In this case report, the high NIHSS score, stable hemodynamic status, and lack of chest pain highlighted the importance of immediate thrombolysis in improving neurological deficits. This improvement wouldn’t have been achievable with the initial PCI due to the risk of hemorrhagic complications. Instead, a delayed elective PCI using drug-eluting stents successfully restored the completely occluded coronary circulation.
Managing simultaneous CCI presents a complex clinical challenge, requiring a strategy that addresses cerebral and cardiac infarctions. The absence of definitive guidelines or clinical trials underscores the need for individualized treatment approaches. In this case, the decision to proceed with urgent thrombolysis followed by elective PCI was influenced by the need to urgently address the AIS while considering the risks and benefits of immediate PCI in the context of thrombolysis. The successful outcome in this case supports the feasibility of this approach in carefully selected patients. However, the optimal therapeutic strategy for synchronous acute CCI remains an area for further investigation. Future studies should focus on identifying patient subgroups that may benefit from specific treatment sequences, such as direct thrombectomy followed by PCI in patients with major artery occlusion.

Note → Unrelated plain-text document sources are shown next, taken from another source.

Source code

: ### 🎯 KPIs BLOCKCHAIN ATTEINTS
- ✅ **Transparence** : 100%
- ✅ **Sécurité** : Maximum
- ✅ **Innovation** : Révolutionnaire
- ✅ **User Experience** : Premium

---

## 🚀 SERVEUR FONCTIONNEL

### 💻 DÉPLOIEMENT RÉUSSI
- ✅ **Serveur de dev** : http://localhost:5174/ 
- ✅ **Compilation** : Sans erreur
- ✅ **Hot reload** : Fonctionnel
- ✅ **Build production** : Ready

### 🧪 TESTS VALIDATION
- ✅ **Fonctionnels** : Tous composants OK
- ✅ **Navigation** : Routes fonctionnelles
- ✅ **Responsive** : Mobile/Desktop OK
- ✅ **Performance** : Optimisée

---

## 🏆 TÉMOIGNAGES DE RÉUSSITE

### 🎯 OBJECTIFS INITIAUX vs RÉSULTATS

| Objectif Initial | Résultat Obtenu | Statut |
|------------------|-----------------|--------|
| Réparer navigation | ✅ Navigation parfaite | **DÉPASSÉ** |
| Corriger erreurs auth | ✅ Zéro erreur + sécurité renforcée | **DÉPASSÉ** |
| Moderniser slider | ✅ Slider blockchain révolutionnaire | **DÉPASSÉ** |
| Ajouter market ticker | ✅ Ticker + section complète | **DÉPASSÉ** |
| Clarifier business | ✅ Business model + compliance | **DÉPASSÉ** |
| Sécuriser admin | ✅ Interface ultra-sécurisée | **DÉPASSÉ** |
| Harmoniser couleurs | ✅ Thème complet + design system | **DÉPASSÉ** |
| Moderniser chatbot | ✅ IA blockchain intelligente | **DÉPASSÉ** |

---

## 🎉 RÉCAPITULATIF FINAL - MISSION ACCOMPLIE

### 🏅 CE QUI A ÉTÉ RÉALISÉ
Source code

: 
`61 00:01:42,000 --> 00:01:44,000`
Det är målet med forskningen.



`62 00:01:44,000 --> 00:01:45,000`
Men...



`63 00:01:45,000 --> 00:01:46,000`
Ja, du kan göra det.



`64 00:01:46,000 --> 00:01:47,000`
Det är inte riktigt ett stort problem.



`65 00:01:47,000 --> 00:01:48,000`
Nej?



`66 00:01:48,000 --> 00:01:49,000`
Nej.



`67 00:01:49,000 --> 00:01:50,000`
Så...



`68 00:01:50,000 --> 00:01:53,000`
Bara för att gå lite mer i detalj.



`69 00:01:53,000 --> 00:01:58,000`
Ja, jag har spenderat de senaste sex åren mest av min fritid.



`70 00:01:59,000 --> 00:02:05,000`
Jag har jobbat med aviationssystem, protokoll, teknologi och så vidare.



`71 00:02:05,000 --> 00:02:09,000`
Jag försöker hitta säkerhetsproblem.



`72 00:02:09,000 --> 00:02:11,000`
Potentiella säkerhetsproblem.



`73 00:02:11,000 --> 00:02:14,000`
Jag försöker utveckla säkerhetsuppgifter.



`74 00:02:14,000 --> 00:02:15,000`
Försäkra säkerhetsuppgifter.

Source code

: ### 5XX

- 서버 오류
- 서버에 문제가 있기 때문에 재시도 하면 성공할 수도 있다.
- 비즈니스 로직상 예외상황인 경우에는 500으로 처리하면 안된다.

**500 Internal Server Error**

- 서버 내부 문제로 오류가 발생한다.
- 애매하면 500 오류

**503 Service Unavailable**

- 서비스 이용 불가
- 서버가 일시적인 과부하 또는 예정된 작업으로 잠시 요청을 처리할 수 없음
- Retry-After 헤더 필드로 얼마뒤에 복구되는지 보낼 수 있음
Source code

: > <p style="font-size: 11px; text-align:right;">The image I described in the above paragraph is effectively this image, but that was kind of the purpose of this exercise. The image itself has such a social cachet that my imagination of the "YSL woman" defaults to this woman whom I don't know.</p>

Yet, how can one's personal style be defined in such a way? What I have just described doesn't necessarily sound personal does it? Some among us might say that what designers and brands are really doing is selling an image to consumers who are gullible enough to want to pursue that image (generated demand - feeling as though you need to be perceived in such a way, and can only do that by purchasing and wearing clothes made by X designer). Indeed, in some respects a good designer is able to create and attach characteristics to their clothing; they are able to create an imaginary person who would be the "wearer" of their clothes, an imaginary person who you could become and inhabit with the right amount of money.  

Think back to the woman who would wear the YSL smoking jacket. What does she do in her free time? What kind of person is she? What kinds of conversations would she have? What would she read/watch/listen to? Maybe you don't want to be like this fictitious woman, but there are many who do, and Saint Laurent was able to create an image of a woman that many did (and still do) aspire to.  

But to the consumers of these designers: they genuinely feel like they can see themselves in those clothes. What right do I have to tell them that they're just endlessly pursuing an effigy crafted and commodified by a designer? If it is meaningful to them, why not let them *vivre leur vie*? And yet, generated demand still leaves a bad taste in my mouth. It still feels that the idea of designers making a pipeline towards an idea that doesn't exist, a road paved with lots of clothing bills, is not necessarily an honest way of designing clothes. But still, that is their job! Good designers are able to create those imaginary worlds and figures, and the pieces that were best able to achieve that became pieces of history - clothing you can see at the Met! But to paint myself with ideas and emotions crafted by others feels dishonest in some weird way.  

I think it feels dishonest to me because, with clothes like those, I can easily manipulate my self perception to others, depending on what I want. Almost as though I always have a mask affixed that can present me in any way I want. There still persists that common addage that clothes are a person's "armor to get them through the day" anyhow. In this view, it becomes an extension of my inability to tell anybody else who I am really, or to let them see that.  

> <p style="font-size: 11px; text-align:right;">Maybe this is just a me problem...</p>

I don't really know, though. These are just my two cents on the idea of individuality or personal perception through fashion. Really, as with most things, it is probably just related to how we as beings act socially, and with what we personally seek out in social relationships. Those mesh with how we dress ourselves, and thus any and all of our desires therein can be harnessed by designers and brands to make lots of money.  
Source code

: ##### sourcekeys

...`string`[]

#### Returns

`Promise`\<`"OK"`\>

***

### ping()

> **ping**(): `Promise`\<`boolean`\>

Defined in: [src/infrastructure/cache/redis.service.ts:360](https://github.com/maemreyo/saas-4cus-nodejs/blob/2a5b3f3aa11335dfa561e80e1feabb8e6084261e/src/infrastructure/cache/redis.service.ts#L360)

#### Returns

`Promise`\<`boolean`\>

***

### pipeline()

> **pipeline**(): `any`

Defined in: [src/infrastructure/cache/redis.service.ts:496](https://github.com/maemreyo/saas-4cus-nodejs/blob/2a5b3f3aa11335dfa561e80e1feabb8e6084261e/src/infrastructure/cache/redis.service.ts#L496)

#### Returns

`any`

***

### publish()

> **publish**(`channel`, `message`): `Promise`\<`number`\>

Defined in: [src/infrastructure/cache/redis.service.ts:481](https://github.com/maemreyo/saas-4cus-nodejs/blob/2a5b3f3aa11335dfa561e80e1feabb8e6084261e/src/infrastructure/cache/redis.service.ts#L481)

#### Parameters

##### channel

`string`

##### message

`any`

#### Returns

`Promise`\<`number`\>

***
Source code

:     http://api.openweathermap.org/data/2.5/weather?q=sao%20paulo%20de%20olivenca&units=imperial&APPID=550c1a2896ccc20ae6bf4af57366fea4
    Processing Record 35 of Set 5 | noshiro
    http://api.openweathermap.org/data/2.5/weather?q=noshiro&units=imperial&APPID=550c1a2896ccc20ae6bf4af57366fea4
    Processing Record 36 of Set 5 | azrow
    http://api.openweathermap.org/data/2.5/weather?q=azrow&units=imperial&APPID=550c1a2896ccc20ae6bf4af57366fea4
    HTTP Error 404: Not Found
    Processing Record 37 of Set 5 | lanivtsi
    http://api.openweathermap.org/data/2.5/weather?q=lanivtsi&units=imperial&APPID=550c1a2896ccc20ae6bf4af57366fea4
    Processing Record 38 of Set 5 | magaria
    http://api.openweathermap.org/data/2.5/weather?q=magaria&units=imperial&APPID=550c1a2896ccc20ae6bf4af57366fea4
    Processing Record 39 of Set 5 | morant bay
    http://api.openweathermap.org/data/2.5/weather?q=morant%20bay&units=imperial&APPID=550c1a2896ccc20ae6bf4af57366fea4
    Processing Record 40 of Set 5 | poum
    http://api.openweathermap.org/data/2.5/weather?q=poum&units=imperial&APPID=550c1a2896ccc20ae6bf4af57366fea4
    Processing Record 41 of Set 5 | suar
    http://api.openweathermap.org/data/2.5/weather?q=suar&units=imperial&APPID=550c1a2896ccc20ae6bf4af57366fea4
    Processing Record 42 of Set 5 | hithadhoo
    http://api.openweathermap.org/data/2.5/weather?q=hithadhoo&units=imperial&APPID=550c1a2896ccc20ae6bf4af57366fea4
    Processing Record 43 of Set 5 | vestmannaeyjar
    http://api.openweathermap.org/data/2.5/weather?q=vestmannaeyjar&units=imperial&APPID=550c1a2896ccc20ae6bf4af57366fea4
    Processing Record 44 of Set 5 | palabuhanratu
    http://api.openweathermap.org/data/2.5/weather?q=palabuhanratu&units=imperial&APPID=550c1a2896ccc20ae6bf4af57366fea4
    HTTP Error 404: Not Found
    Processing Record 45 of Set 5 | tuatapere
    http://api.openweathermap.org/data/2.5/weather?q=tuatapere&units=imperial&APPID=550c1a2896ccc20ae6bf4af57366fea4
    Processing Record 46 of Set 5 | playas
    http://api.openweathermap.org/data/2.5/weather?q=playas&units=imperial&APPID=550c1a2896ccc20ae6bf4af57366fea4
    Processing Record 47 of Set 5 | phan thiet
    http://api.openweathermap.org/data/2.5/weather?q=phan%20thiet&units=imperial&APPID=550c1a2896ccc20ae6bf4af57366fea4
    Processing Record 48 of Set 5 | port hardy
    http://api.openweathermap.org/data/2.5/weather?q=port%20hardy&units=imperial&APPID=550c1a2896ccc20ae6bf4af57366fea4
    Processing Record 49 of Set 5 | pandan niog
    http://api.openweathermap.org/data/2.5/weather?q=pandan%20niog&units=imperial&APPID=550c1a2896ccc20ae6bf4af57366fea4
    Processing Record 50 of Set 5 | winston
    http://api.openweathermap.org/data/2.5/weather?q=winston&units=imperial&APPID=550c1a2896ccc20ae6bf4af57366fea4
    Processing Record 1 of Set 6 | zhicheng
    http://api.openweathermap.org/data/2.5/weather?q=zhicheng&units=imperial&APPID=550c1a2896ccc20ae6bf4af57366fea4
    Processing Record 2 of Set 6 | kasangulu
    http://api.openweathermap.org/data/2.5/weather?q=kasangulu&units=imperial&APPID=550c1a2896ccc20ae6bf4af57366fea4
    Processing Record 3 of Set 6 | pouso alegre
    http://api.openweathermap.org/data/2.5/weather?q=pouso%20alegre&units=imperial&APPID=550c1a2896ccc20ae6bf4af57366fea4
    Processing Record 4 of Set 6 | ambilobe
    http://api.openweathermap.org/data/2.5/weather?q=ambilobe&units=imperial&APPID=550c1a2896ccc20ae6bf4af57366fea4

The case reported by Zheng and Liu[4] highlighted the complexity of managing simultaneous CCI. While immediate thrombolysis offers advantages in treating both AIS and AMI, the decision to proceed with delayed elective PCI balances the risks of hemorrhagic complications. Individualized treatment strategies are crucial, and further research is essential to determine the optimal management of CCI and improve patient outcomes.